Unlike top-k (which always keeps exactly k tokens regardless of confidence), top-p adjusts based on the model's certainty:
- When the model is confident (one token much higher prob): nucleus is small
- When the model is uncertain (many tokens similar prob): nucleus is larger
This is often called "adaptive" or "self-adjusting" filtering.
Math Behind It¶
- Compute softmax probabilities from logits
- Sort tokens by probability (descending)
- Accumulate probabilities: token 1 = 0.30, token 1+2 = 0.55, token 1+2+3 = 0.75, ...
- Keep tokens until cumulative sum ≥ p
- Renormalize: divide all survivors by their sum (so they sum to 1)
- Discard the rest (set their probability to 0)
Real-World Implication¶
- Safety-critical tasks (medical diagnosis, financial advice): Use top-p=0.5 or lower (strict nucleus)
- Creative tasks (ideation, content generation): Use top-p=0.9+ (loose nucleus)
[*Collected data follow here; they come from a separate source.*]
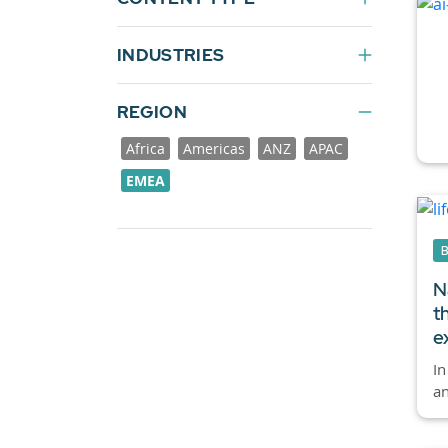
INDUSTRIES
REGION
Africa
Americas
ANZ
APAC
EMEA
N
t
e
In
an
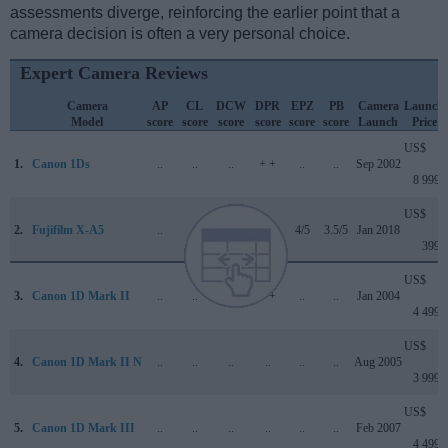
assessments diverge, reinforcing the earlier point that a
camera decision is often a very personal choice.
Expert Camera Reviews
Camera
AP
CL
DCW
DPR
EPZ
PB
Camera
Launch
Model
score
score
score
score
score
score
Launch
Price
US$
1.
Canon 1Ds
..
..
..
+ +
..
..
Sep 2002
8 999
US$
2.
Fujifilm X-A5
..
+
4.1/5
..
4/5
3.5/5
Jan 2018
399
US$
3.
Canon 1D Mark II
..
..
..
+ +
..
..
Jan 2004
4 499
US$
4.
Canon 1D Mark II N
..
..
..
..
..
..
Aug 2005
3 999
US$
5.
Canon 1D Mark III
..
..
..
..
..
..
Feb 2007
4 499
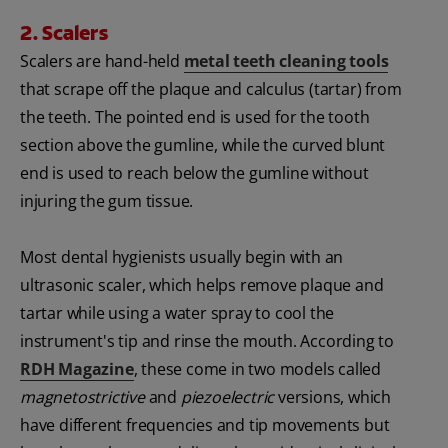
2. Scalers
Scalers are hand-held
metal teeth cleaning tools
that scrape off the plaque and calculus (tartar) from
the teeth. The pointed end is used for the tooth
section above the gumline, while the curved blunt
end is used to reach below the gumline without
injuring the gum tissue.
Most dental hygienists usually begin with an
ultrasonic scaler, which helps remove plaque and
tartar while using a water spray to cool the
instrument's tip and rinse the mouth. According to
RDH Magazine
, these come in two models called
magnetostrictive
and
piezoelectric
versions, which
have different frequencies and tip movements but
- Balanced tasks: top-p=0.75 to 0.85 is a common default
Key Difference from Temperature¶
| Aspect | Temperature | Top-p |
|---|---|---|
| Mechanism | Scales all logits uniformly | Filters + renormalizes |
| Effect | Makes all tokens more/less likely proportionally | Creates a candidate set |
| Dynamic? | No—fixed for a run | Yes—adapts to confidence |
| Order | Preserves ranking (most likely stays most likely) | Preserves ranking within nucleus |
Next Step¶
You now understand: - Temperature = stretches distribution - Top-p = selects a nucleus
Ready to see how they interact? Move to:
Optional: Dive Deeper¶
Try varying both temperature and top-p to see the interaction:
settings = [
dict(name='T=0.5, p=0.5', temperature=0.5, top_k=0, top_p=0.5),
dict(name='T=1.0, p=0.5', temperature=1.0, top_k=0, top_p=0.5),
dict(name='T=1.5, p=0.5', temperature=1.5, top_k=0, top_p=0.5),
]
Notice: Temperature affects how confident the distribution is about its nucleus; top-p controls which tokens get a shot.